**Job:** With pictures left out, retype the lines from the start of the records through the one that contains "fx_px: 1985".

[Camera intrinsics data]
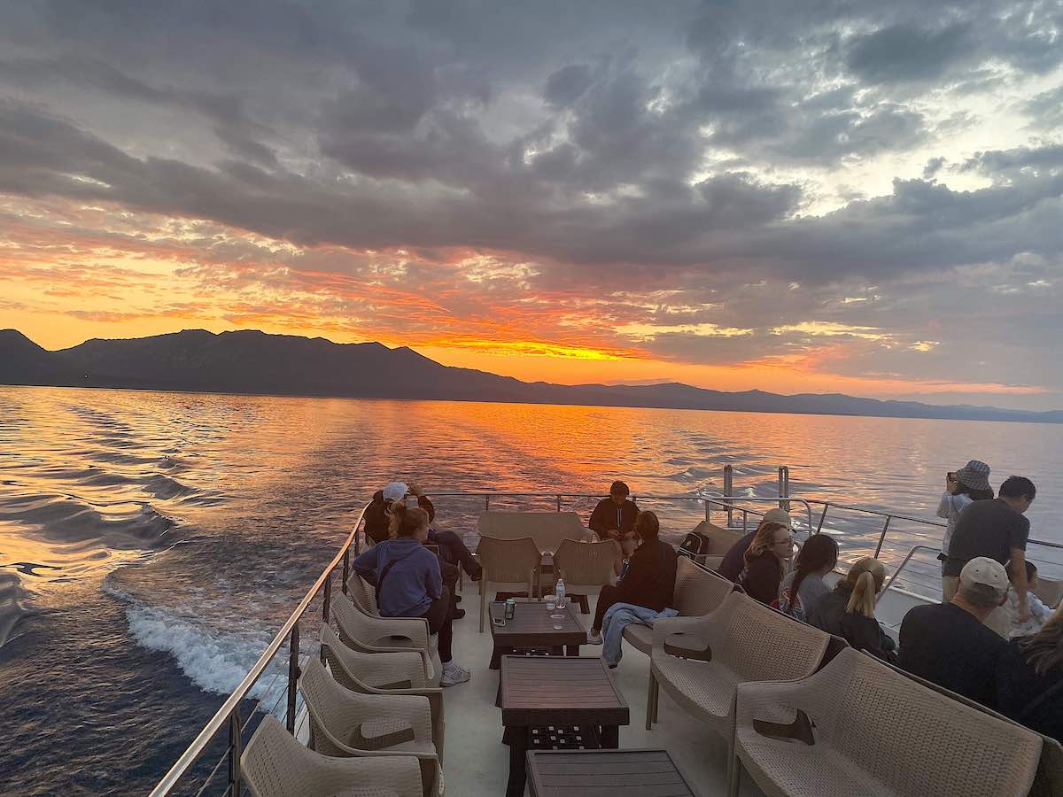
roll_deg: -2.3
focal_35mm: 26
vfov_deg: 53.1
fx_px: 798
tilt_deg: +2.0
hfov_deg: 67.3
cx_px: 532
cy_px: 398
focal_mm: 4.25
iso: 125
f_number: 1.8
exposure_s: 1/121
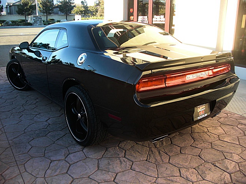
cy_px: 92
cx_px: 123
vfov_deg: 39.7
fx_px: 256
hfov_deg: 51.4
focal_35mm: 36
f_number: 2.8
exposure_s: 1/100
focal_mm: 6.3
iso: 50
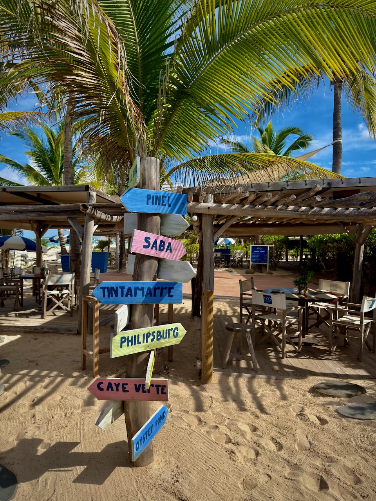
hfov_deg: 56.8
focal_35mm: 24
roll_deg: -0.4
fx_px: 348
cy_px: 250
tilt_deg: -1.6
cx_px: 188
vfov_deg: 71.6
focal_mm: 6.76
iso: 64
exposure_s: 1/5882
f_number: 1.78
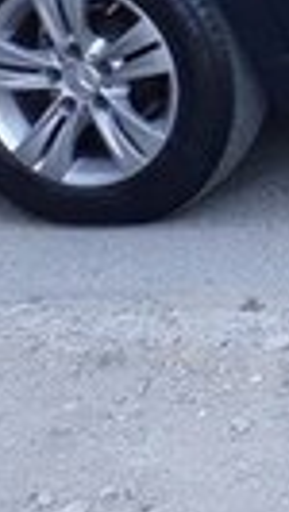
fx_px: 1985
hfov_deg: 7.5
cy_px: -160
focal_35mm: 146
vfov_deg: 14.1
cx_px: 794
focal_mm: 3.6
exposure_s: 1/236
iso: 40
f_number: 1.9
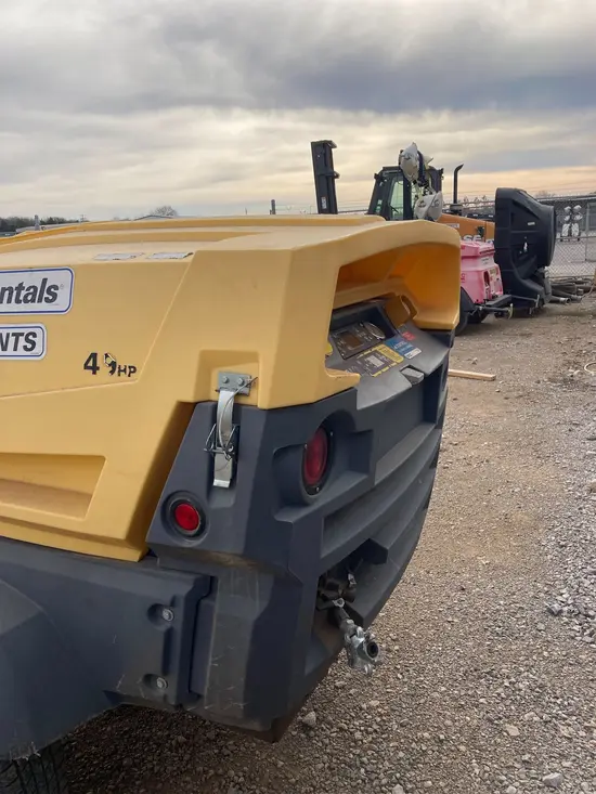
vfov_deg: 63.4
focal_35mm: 28
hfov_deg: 49.8
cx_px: 298
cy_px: 397
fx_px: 643
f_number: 1.8
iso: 20
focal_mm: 3.99
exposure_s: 1/1621
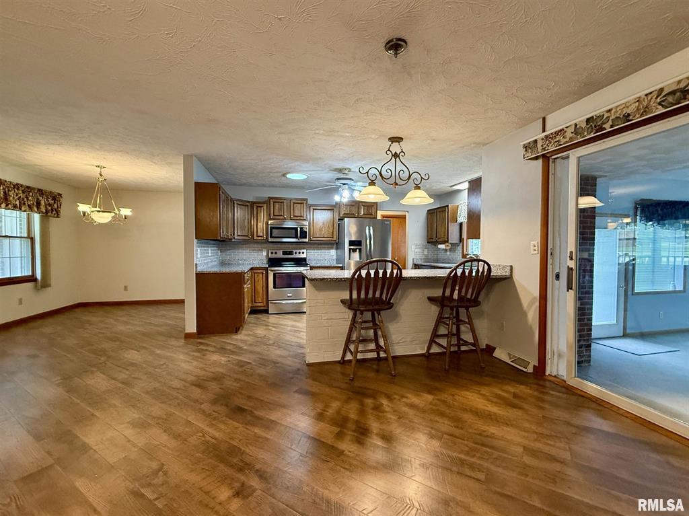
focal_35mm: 14
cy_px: 258
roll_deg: +2.5
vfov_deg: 85.6
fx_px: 279
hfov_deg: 102.1
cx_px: 344
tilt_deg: -1.3
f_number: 2.2
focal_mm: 2.22
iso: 400
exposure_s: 1/120
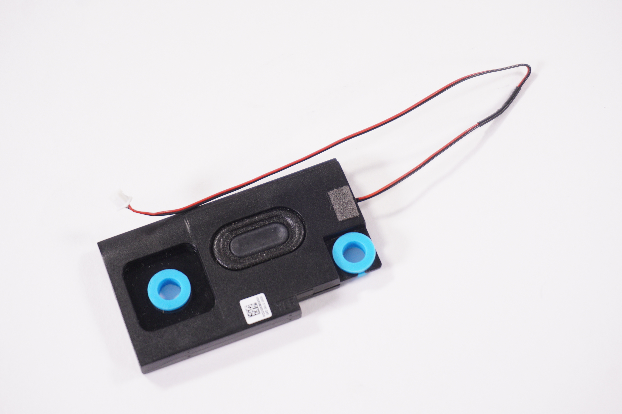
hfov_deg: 27.0
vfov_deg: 18.1
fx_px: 1295
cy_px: 207
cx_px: 311
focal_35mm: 75
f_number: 5.6
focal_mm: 50
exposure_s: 1/160
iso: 500
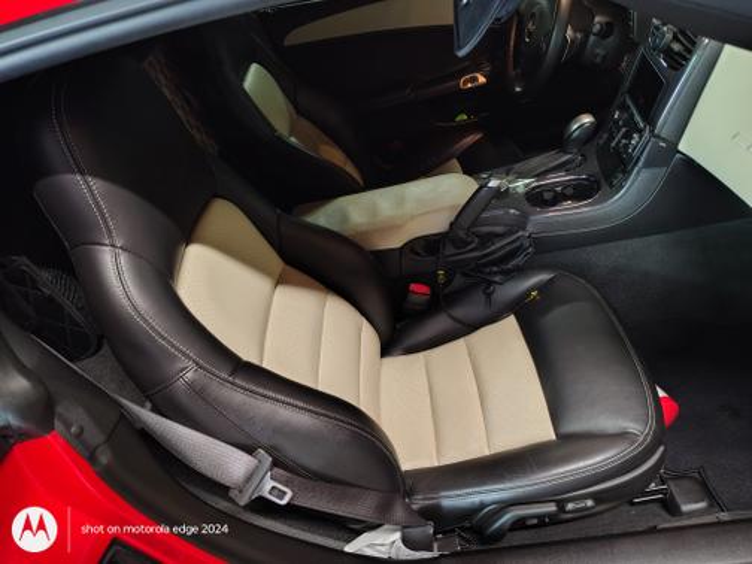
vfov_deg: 56.8
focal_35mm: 24
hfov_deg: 71.6
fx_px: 521
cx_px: 376
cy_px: 282
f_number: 1.8
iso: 1417
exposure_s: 1/40
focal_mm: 5.56
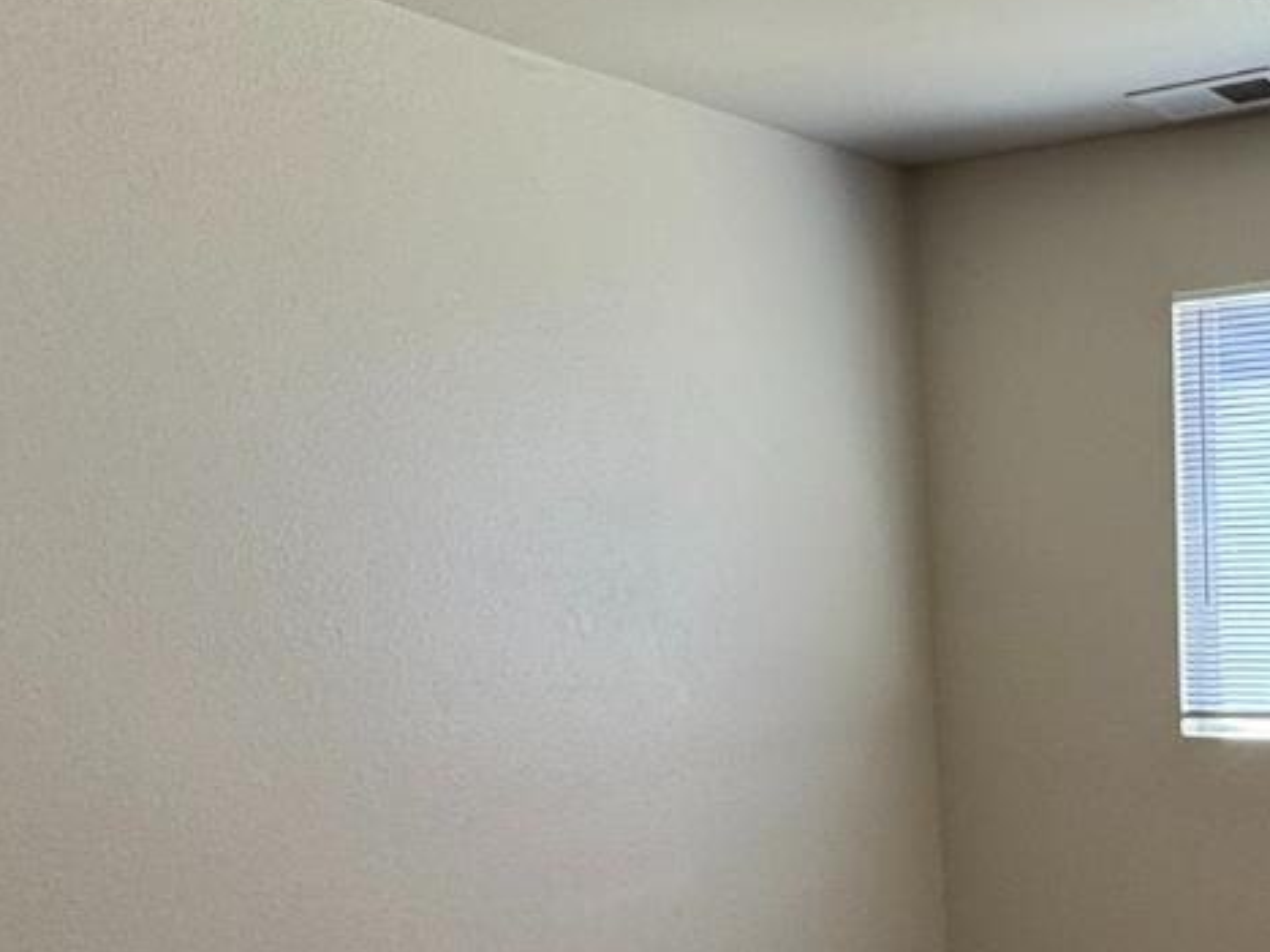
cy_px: 880
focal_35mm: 45
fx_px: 1651
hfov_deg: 38.1
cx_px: 1232
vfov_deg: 30.6
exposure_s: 1/120
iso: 100
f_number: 2.2
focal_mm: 2.22
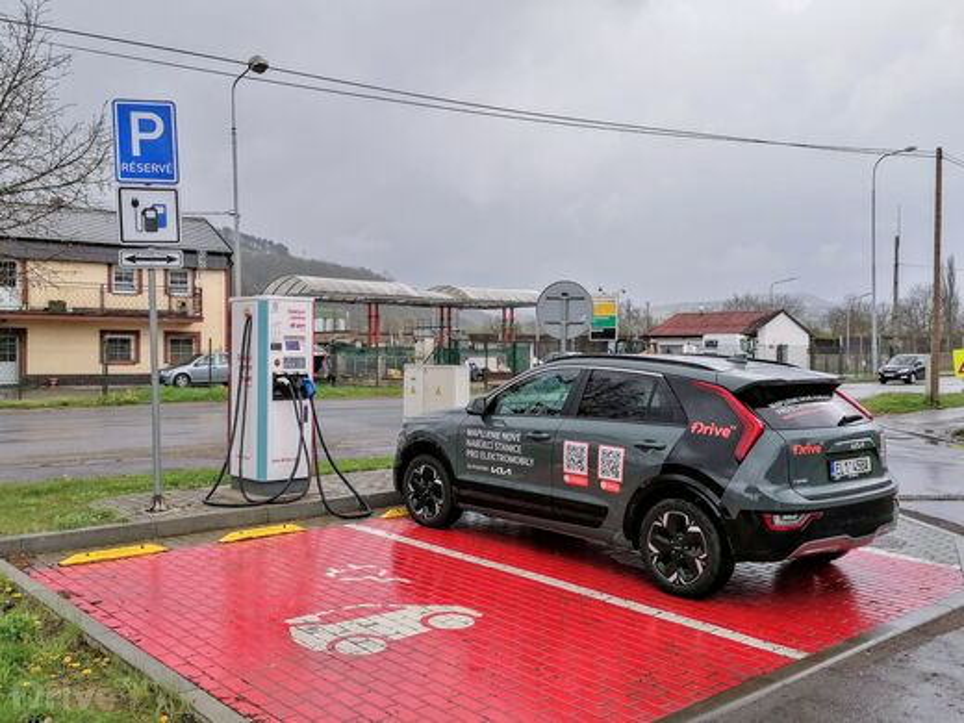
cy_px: 362
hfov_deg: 54.0
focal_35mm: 34
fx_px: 947
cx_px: 482
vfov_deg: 41.8
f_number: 1.8
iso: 50
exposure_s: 1/719
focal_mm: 5.3
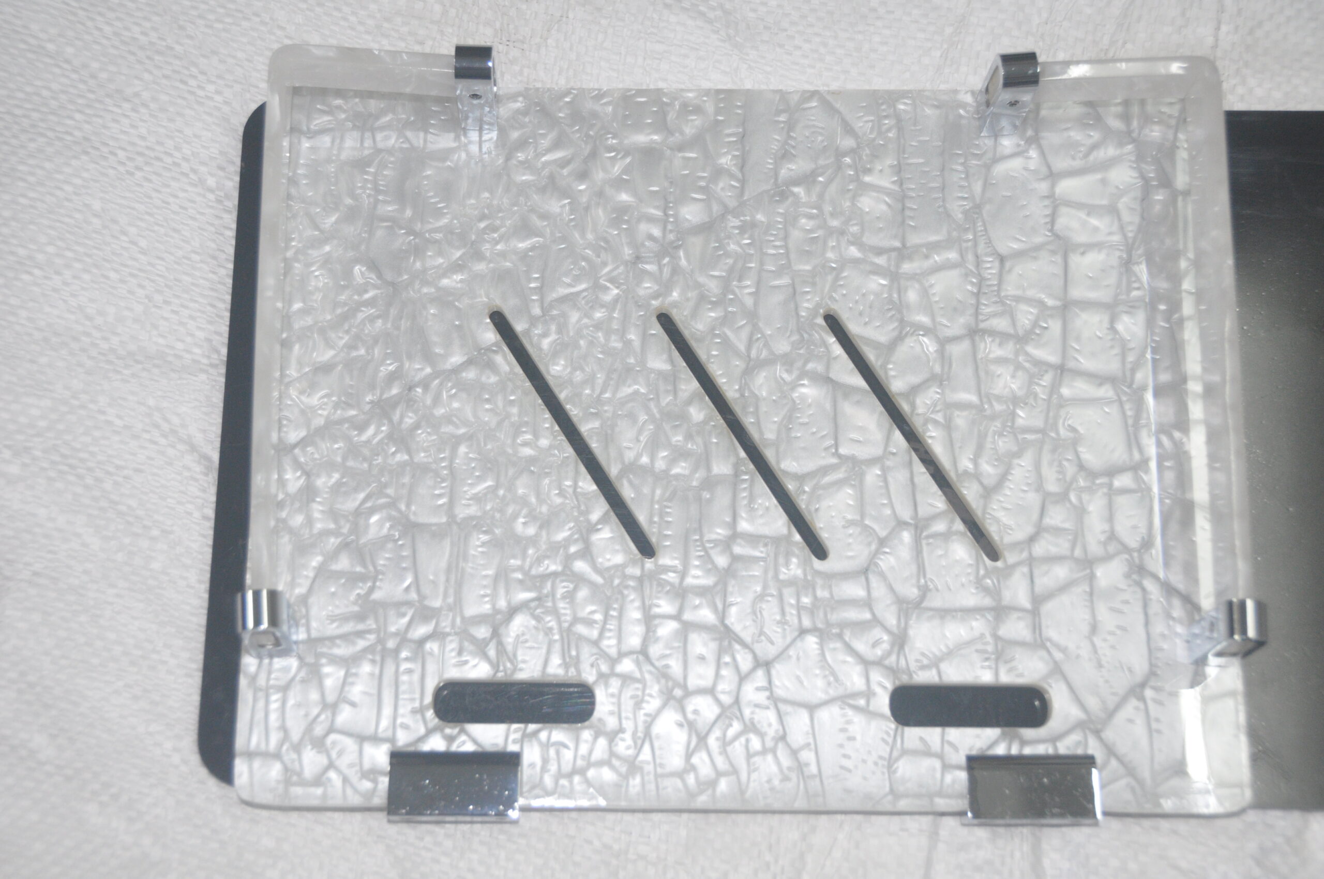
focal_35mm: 57
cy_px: 440
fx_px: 2094
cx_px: 662
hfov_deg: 35.1
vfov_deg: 23.7
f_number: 4.5
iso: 1250
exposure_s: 1/80
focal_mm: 38
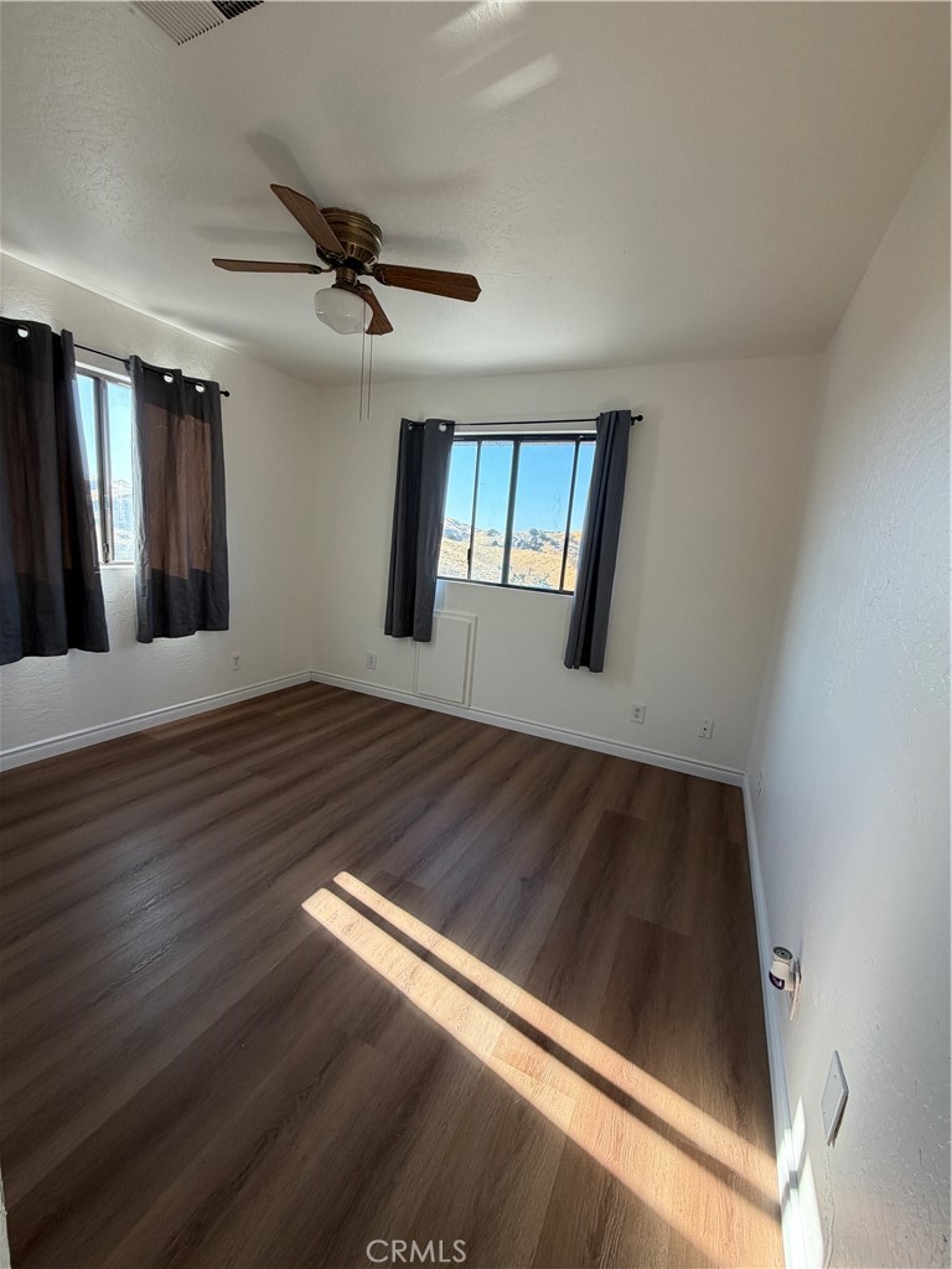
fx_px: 513
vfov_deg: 102.1
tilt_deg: -10.4
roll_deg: -4.9
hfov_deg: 85.7
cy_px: 634
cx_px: 476
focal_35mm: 14
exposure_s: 1/121
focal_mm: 2.22
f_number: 2.2
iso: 80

**Solution to this task:**
roll_deg: -2.3
focal_35mm: 26
vfov_deg: 53.1
fx_px: 798
tilt_deg: +2.0
hfov_deg: 67.3
cx_px: 532
cy_px: 398
focal_mm: 4.25
iso: 125
f_number: 1.8
exposure_s: 1/121
cy_px: 92
cx_px: 123
vfov_deg: 39.7
fx_px: 256
hfov_deg: 51.4
focal_35mm: 36
f_number: 2.8
exposure_s: 1/100
focal_mm: 6.3
iso: 50
hfov_deg: 56.8
focal_35mm: 24
roll_deg: -0.4
fx_px: 348
cy_px: 250
tilt_deg: -1.6
cx_px: 188
vfov_deg: 71.6
focal_mm: 6.76
iso: 64
exposure_s: 1/5882
f_number: 1.78
fx_px: 1985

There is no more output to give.